600 volunteers, 70 homes, 2 days

OHS students Antonia Vackaro (left) and Micah Dymond spread mulch in a flower bed at a Dayton St. home as part of the Oxford Gives Back work weekend. Photo by CJC.

They came. They saw. They served.

Approximately 600 volunteers spent Saturday and Sunday doing free yardwork and other chores at 70 homes in Oxford, Addison, Orion and Brandon townships as part of the third annual Oxford Gives Back (OGB) work weekend.

Folks who received assistance were thrilled.

“I think it’s wonderful,” said Oxford Village resident Myra Myers, who’s lived on Dayton St. for 52 years. “Oxford’s a great community.”

“I want to express my deepest appreciation and thanks. God bless them,” said Don Steiner, who’s lived on Olive Rd. since the early 1980s.

“I think it’s a wonderful program,” said Oxford Twp. resident Clara Sanderson, who lives on Tanview Dr. “Thank you, thank you, thank you. I appreciate all that you did for me.”

Established in 2016, OGB helps senior citizens (age 60 and older), disabled individuals, people suffering from major illnesses or undergoing taxing treatments such as chemotherapy, low-income folks and single parents.

Basically, anyone who is unable to do yardwork themselves and/or cannot afford to hire someone to do it for them is eligible for this free program.

Services include raking, mulching, weeding, trimming, clearing debris, bagging and burning yard waste, preparing gardens, planting flowers and other outdoor chores.

“I used to be able to do all of it, but now, I can’t, so this a blessing,” Myers said. “You can’t imagine.”

“I’m getting to the age where I can’t do much of that outside stuff anymore,” said Sanderson, who served as township clerk from 1972 to 2008. “I almost didn’t call, but my son encouraged me to call.”

OGB’s army of helping hands included Oxford students (ranging from elementary to high school), school district employees, young athletes, parents, coaches, scouts, churchgoers, families and community members.

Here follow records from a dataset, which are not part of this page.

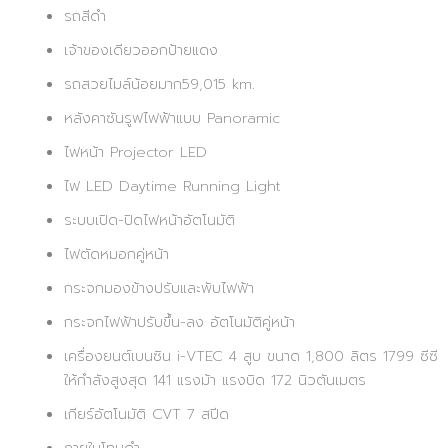
รถสีดำ
เจ้าของเดียวออกป้ายแดง
รถสวยไมล์น้อยมาก59,015 km.
หลังคาซันรูฟไฟฟ้าแบบ Panoramic
ไฟหน้า Projector LED
ไฟ LED Daytime Running Light
ระบบเปิด-ปิดไฟหน้าอัตโนมัติ
ไฟตัดหมอกคู่หน้า
กระจกมองข้างปรับและพับไฟฟ้า
กระจกไฟฟ้าปรับขึ้น-ลง อัตโนมัติคู่หน้า
เครื่องยนต์เบนซิน i-VTEC 4 สูบ ขนาด 1,800 ลิตร 1799 ซีซี
ให้กำลังสูงสุด 141 แรงม้า แรงบิด 172 นิวตันเมตร
เกียร์อัตโนมัติ CVT 7 สปีด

“We had some amazing volunteers that helped make my job a lot easier,” said Madison Sparks, a member of the OGB team and fourth-year Oxford Schools Early College student. “I’m pretty happy with how it went.”

“I think it’s exceptional that they’ve got these young people out here helping old folks and anybody else that needs it,” said Steiner, a World War II veteran, who came to Oxford from Clarkston in 1968. “This really is special.”

“I really want people to understand that not all teenagers just sit around and do nothing,” Sparks said. “A lot of them want to get out and help have an impact on the community. I saw that this weekend. I saw lots of sports teams, lots of my fellow students. For me, that was the most rewarding (part).”

“I was amazed at what they did,” Sanderson said. “They had all (of) their own equipment and they worked so well together. It was really nice to see the young people get together and do something like this.”

“I’m so proud of the kids and I have to applaud their parents for raising them (to serve others),” said Oxford Township resident Patricia Anne Matthews, who moved to Gibson Ave. last year after retiring from the Central Intelligence Agency where she had worked as a mission support administrator since 2008.

Overall, the OGB recipients were extremely pleased with the program’s results.

“I didn’t expect them to do as much as they did,” Myers said.

“My yard’s never looked so good,” Sanderson said.

Sparks said she’ll never forget “seeing the smiles on the homeowners’ faces.”